**What to do:** Look through the listing below for the line with "A-10 Warthog attack aircraft to the Middle" and the line with "Video Coding". Copy both, along with every line between them, exactly and with no pictures.

────────────────────

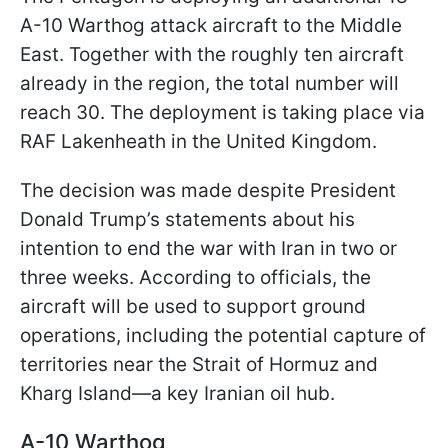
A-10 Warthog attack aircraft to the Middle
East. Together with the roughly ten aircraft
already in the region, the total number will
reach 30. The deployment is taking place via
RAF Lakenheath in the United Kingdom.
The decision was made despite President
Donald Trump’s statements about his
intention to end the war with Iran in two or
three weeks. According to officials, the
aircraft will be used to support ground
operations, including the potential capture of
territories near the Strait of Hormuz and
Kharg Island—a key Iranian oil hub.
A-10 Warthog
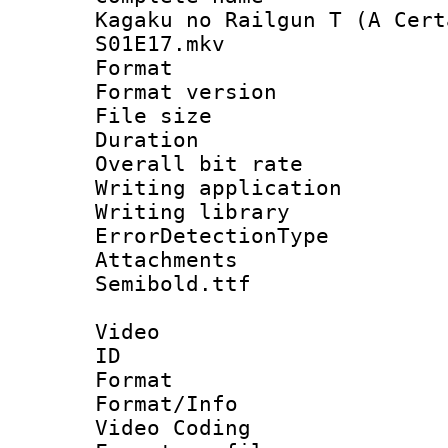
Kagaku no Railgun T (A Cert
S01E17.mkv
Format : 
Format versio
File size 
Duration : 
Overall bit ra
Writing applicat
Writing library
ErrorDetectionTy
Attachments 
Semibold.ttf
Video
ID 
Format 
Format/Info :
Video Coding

────────────────────

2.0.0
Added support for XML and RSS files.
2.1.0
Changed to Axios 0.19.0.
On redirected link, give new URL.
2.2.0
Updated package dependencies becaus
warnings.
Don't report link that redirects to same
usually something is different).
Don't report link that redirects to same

────────────────────

**Solution for this task:**
A-10 Warthog attack aircraft to the Middle
East. Together with the roughly ten aircraft
already in the region, the total number will
reach 30. The deployment is taking place via
RAF Lakenheath in the United Kingdom.
The decision was made despite President
Donald Trump’s statements about his
intention to end the war with Iran in two or
three weeks. According to officials, the
aircraft will be used to support ground
operations, including the potential capture of
territories near the Strait of Hormuz and
Kharg Island—a key Iranian oil hub.
A-10 Warthog
Kagaku no Railgun T (A Cert
S01E17.mkv
Format : 
Format versio
File size 
Duration : 
Overall bit ra
Writing applicat
Writing library
ErrorDetectionTy
Attachments 
Semibold.ttf
Video
ID 
Format 
Format/Info :
Video Coding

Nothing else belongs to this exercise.